◆ PROBLEM
Reproduce the text lines of every record below word for word, leaving out the pictures.

Records from a dataset:

^^^^^^^^

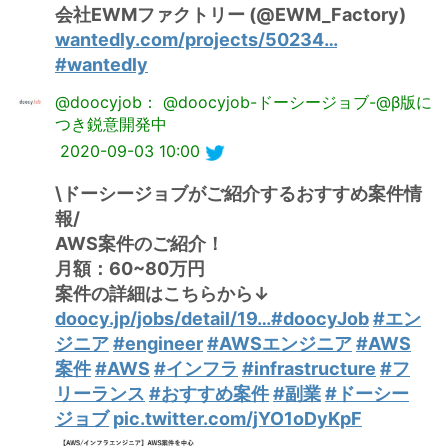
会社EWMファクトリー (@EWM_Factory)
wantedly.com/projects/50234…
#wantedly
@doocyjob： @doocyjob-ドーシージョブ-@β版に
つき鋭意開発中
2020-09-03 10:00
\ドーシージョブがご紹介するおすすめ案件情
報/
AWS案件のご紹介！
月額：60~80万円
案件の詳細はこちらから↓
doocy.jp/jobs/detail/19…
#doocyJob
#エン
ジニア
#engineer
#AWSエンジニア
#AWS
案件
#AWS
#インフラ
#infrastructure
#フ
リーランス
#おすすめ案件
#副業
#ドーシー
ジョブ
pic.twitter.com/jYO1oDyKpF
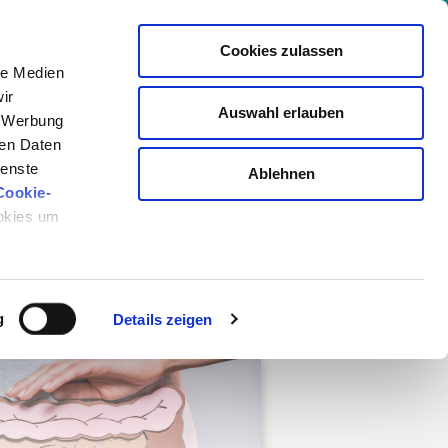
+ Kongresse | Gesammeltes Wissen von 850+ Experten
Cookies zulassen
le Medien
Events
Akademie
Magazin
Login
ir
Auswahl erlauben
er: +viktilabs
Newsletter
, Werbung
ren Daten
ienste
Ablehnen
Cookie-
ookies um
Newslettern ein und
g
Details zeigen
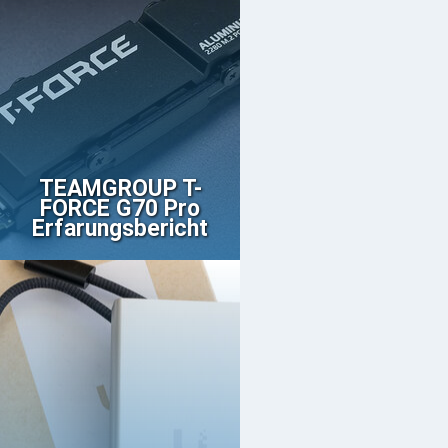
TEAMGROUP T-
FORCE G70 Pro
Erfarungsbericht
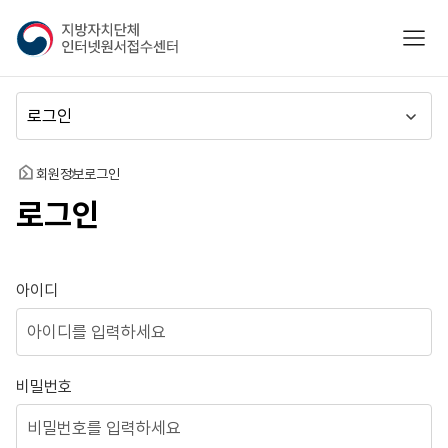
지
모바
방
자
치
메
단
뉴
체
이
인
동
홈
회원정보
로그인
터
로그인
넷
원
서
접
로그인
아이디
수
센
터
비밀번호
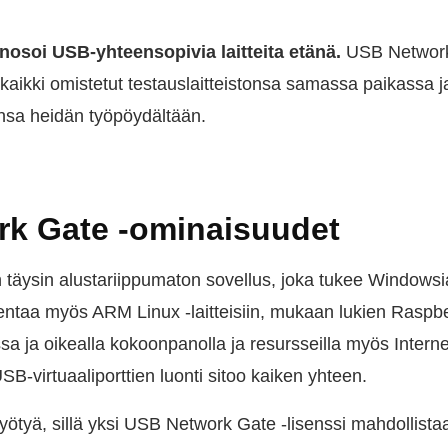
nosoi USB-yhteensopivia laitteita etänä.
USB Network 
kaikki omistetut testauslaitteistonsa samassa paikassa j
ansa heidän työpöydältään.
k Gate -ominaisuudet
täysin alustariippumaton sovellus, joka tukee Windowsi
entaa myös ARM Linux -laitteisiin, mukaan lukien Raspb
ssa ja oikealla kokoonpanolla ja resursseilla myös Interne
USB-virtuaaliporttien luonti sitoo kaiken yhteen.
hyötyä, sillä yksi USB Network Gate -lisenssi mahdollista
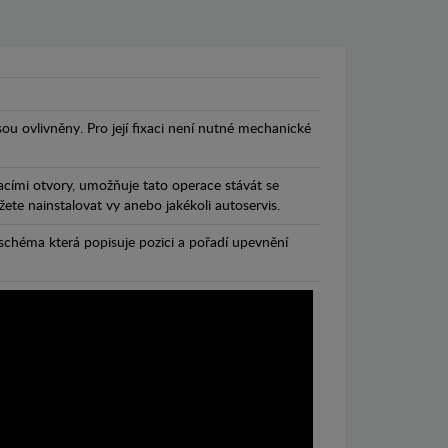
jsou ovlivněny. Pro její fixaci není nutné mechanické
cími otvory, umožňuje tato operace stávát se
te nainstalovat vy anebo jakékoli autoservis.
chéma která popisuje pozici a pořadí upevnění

^^^^^^^^

◆ EXERCISE RESULT
会社EWMファクトリー (@EWM_Factory)
wantedly.com/projects/50234…
#wantedly
@doocyjob： @doocyjob-ドーシージョブ-@β版に
つき鋭意開発中
2020-09-03 10:00
\ドーシージョブがご紹介するおすすめ案件情
報/
AWS案件のご紹介！
月額：60~80万円
案件の詳細はこちらから↓
doocy.jp/jobs/detail/19…
#doocyJob
#エン
ジニア
#engineer
#AWSエンジニア
#AWS
案件
#AWS
#インフラ
#infrastructure
#フ
リーランス
#おすすめ案件
#副業
#ドーシー
ジョブ
pic.twitter.com/jYO1oDyKpF
+ Kongresse | Gesammeltes Wissen von 850+ Experten
Cookies zulassen
le Medien
Events
Akademie
Magazin
Login
ir
Auswahl erlauben
er: +viktilabs
Newsletter
, Werbung
ren Daten
ienste
Ablehnen
Cookie-
ookies um
Newslettern ein und
g
Details zeigen
TEAMGROUP T-
FORCE G70 Pro
Erfarungsbericht
지
모바
방
자
치
메
단
뉴
체
이
인
동
홈
회원정보
로그인
터
로그인
넷
원
서
접
로그인
아이디
수
센
터
비밀번호
nosoi USB-yhteensopivia laitteita etänä.
USB Network 
kaikki omistetut testauslaitteistonsa samassa paikassa j
ansa heidän työpöydältään.
k Gate -ominaisuudet
täysin alustariippumaton sovellus, joka tukee Windowsi
entaa myös ARM Linux -laitteisiin, mukaan lukien Raspb
ssa ja oikealla kokoonpanolla ja resursseilla myös Interne
USB-virtuaaliporttien luonti sitoo kaiken yhteen.
hyötyä, sillä yksi USB Network Gate -lisenssi mahdollista
jsou ovlivněny. Pro její fixaci není nutné mechanické
cími otvory, umožňuje tato operace stávát se
te nainstalovat vy anebo jakékoli autoservis.
chéma která popisuje pozici a pořadí upevnění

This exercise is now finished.